(Stored items from a collection)
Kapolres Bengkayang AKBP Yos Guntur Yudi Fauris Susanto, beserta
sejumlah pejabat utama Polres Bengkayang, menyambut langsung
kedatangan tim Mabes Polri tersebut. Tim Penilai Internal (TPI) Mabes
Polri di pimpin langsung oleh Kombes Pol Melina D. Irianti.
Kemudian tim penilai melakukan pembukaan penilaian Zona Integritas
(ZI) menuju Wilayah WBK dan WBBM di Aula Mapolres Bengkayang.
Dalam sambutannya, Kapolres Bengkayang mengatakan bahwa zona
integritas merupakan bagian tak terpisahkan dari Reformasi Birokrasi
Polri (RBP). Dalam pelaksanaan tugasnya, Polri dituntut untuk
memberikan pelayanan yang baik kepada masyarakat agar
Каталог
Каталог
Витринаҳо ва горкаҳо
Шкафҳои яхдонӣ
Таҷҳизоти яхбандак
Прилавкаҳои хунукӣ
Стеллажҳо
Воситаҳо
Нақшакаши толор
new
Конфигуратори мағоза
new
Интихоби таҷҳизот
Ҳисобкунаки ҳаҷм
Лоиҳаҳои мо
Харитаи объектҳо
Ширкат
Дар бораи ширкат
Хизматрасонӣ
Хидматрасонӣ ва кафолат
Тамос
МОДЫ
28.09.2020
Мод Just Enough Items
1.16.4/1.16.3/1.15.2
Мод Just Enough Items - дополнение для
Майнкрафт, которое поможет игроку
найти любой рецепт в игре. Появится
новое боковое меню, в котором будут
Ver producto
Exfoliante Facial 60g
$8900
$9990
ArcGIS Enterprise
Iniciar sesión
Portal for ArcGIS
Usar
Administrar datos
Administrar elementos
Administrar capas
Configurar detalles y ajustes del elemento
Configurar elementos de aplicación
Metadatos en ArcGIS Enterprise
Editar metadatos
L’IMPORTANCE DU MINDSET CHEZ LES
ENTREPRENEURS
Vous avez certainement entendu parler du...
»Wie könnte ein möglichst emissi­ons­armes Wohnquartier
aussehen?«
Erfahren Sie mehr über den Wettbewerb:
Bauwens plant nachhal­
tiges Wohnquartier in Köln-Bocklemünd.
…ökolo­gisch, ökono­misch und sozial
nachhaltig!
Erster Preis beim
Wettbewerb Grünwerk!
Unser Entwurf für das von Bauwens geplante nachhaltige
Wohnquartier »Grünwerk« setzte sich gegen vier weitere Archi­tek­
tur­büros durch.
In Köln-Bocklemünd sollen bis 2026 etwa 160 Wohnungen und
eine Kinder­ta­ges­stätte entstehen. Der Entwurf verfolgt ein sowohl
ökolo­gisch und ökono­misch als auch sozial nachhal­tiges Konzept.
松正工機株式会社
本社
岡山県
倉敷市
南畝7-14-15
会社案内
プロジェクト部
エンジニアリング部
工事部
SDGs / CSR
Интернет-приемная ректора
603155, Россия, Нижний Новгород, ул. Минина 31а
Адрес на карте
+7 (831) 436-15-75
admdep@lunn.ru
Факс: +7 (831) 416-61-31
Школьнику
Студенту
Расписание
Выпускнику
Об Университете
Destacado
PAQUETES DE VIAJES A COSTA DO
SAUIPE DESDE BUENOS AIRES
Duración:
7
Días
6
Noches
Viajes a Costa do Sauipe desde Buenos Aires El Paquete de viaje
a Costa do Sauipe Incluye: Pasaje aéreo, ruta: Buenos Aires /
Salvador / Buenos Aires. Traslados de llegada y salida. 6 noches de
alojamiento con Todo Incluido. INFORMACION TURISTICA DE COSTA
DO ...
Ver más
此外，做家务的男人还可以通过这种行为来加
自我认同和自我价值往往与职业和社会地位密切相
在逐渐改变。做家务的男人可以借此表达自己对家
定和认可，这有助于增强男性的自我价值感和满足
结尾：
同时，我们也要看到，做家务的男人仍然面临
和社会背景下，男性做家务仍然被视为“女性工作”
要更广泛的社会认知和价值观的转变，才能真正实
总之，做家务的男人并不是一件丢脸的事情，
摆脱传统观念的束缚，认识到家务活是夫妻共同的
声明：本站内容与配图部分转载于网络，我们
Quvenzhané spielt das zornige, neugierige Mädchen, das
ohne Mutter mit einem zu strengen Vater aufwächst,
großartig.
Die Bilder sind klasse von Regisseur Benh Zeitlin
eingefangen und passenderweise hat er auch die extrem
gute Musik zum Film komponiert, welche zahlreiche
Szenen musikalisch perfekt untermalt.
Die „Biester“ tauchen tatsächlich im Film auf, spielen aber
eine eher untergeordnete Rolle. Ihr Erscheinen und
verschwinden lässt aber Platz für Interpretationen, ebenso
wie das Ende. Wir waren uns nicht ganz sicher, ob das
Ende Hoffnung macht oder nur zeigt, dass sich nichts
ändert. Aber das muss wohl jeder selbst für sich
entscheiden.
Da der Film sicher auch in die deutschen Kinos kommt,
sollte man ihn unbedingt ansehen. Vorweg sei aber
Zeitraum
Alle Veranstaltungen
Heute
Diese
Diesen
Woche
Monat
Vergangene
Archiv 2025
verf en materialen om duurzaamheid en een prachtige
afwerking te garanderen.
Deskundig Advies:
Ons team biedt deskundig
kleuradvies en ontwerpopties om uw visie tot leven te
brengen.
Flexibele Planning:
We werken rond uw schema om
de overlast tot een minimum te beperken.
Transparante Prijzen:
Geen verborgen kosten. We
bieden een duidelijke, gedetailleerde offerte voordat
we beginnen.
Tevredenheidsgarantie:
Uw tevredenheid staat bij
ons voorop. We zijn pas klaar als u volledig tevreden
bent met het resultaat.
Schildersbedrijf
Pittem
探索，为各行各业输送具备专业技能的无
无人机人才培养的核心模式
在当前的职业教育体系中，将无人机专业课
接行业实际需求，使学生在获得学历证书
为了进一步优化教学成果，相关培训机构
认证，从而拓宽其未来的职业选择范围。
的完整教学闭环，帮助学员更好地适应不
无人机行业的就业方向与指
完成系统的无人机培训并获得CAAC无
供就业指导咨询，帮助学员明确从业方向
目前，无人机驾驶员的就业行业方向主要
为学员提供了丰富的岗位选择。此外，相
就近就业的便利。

**Exercise instructions:** Reproduce every line of the material above verbatim, from the first line through the last.

**Solution for this task:**
Kapolres Bengkayang AKBP Yos Guntur Yudi Fauris Susanto, beserta
sejumlah pejabat utama Polres Bengkayang, menyambut langsung
kedatangan tim Mabes Polri tersebut. Tim Penilai Internal (TPI) Mabes
Polri di pimpin langsung oleh Kombes Pol Melina D. Irianti.
Kemudian tim penilai melakukan pembukaan penilaian Zona Integritas
(ZI) menuju Wilayah WBK dan WBBM di Aula Mapolres Bengkayang.
Dalam sambutannya, Kapolres Bengkayang mengatakan bahwa zona
integritas merupakan bagian tak terpisahkan dari Reformasi Birokrasi
Polri (RBP). Dalam pelaksanaan tugasnya, Polri dituntut untuk
memberikan pelayanan yang baik kepada masyarakat agar
Каталог
Каталог
Витринаҳо ва горкаҳо
Шкафҳои яхдонӣ
Таҷҳизоти яхбандак
Прилавкаҳои хунукӣ
Стеллажҳо
Воситаҳо
Нақшакаши толор
new
Конфигуратори мағоза
new
Интихоби таҷҳизот
Ҳисобкунаки ҳаҷм
Лоиҳаҳои мо
Харитаи объектҳо
Ширкат
Дар бораи ширкат
Хизматрасонӣ
Хидматрасонӣ ва кафолат
Тамос
МОДЫ
28.09.2020
Мод Just Enough Items
1.16.4/1.16.3/1.15.2
Мод Just Enough Items - дополнение для
Майнкрафт, которое поможет игроку
найти любой рецепт в игре. Появится
новое боковое меню, в котором будут
Ver producto
Exfoliante Facial 60g
$8900
$9990
ArcGIS Enterprise
Iniciar sesión
Portal for ArcGIS
Usar
Administrar datos
Administrar elementos
Administrar capas
Configurar detalles y ajustes del elemento
Configurar elementos de aplicación
Metadatos en ArcGIS Enterprise
Editar metadatos
L’IMPORTANCE DU MINDSET CHEZ LES
ENTREPRENEURS
Vous avez certainement entendu parler du...
»Wie könnte ein möglichst emissi­ons­armes Wohnquartier
aussehen?«
Erfahren Sie mehr über den Wettbewerb:
Bauwens plant nachhal­
tiges Wohnquartier in Köln-Bocklemünd.
…ökolo­gisch, ökono­misch und sozial
nachhaltig!
Erster Preis beim
Wettbewerb Grünwerk!
Unser Entwurf für das von Bauwens geplante nachhaltige
Wohnquartier »Grünwerk« setzte sich gegen vier weitere Archi­tek­
tur­büros durch.
In Köln-Bocklemünd sollen bis 2026 etwa 160 Wohnungen und
eine Kinder­ta­ges­stätte entstehen. Der Entwurf verfolgt ein sowohl
ökolo­gisch und ökono­misch als auch sozial nachhal­tiges Konzept.
松正工機株式会社
本社
岡山県
倉敷市
南畝7-14-15
会社案内
プロジェクト部
エンジニアリング部
工事部
SDGs / CSR
Интернет-приемная ректора
603155, Россия, Нижний Новгород, ул. Минина 31а
Адрес на карте
+7 (831) 436-15-75
admdep@lunn.ru
Факс: +7 (831) 416-61-31
Школьнику
Студенту
Расписание
Выпускнику
Об Университете
Destacado
PAQUETES DE VIAJES A COSTA DO
SAUIPE DESDE BUENOS AIRES
Duración:
7
Días
6
Noches
Viajes a Costa do Sauipe desde Buenos Aires El Paquete de viaje
a Costa do Sauipe Incluye: Pasaje aéreo, ruta: Buenos Aires /
Salvador / Buenos Aires. Traslados de llegada y salida. 6 noches de
alojamiento con Todo Incluido. INFORMACION TURISTICA DE COSTA
DO ...
Ver más
此外，做家务的男人还可以通过这种行为来加
自我认同和自我价值往往与职业和社会地位密切相
在逐渐改变。做家务的男人可以借此表达自己对家
定和认可，这有助于增强男性的自我价值感和满足
结尾：
同时，我们也要看到，做家务的男人仍然面临
和社会背景下，男性做家务仍然被视为“女性工作”
要更广泛的社会认知和价值观的转变，才能真正实
总之，做家务的男人并不是一件丢脸的事情，
摆脱传统观念的束缚，认识到家务活是夫妻共同的
声明：本站内容与配图部分转载于网络，我们
Quvenzhané spielt das zornige, neugierige Mädchen, das
ohne Mutter mit einem zu strengen Vater aufwächst,
großartig.
Die Bilder sind klasse von Regisseur Benh Zeitlin
eingefangen und passenderweise hat er auch die extrem
gute Musik zum Film komponiert, welche zahlreiche
Szenen musikalisch perfekt untermalt.
Die „Biester“ tauchen tatsächlich im Film auf, spielen aber
eine eher untergeordnete Rolle. Ihr Erscheinen und
verschwinden lässt aber Platz für Interpretationen, ebenso
wie das Ende. Wir waren uns nicht ganz sicher, ob das
Ende Hoffnung macht oder nur zeigt, dass sich nichts
ändert. Aber das muss wohl jeder selbst für sich
entscheiden.
Da der Film sicher auch in die deutschen Kinos kommt,
sollte man ihn unbedingt ansehen. Vorweg sei aber
Zeitraum
Alle Veranstaltungen
Heute
Diese
Diesen
Woche
Monat
Vergangene
Archiv 2025
verf en materialen om duurzaamheid en een prachtige
afwerking te garanderen.
Deskundig Advies:
Ons team biedt deskundig
kleuradvies en ontwerpopties om uw visie tot leven te
brengen.
Flexibele Planning:
We werken rond uw schema om
de overlast tot een minimum te beperken.
Transparante Prijzen:
Geen verborgen kosten. We
bieden een duidelijke, gedetailleerde offerte voordat
we beginnen.
Tevredenheidsgarantie:
Uw tevredenheid staat bij
ons voorop. We zijn pas klaar als u volledig tevreden
bent met het resultaat.
Schildersbedrijf
Pittem
探索，为各行各业输送具备专业技能的无
无人机人才培养的核心模式
在当前的职业教育体系中，将无人机专业课
接行业实际需求，使学生在获得学历证书
为了进一步优化教学成果，相关培训机构
认证，从而拓宽其未来的职业选择范围。
的完整教学闭环，帮助学员更好地适应不
无人机行业的就业方向与指
完成系统的无人机培训并获得CAAC无
供就业指导咨询，帮助学员明确从业方向
目前，无人机驾驶员的就业行业方向主要
为学员提供了丰富的岗位选择。此外，相
就近就业的便利。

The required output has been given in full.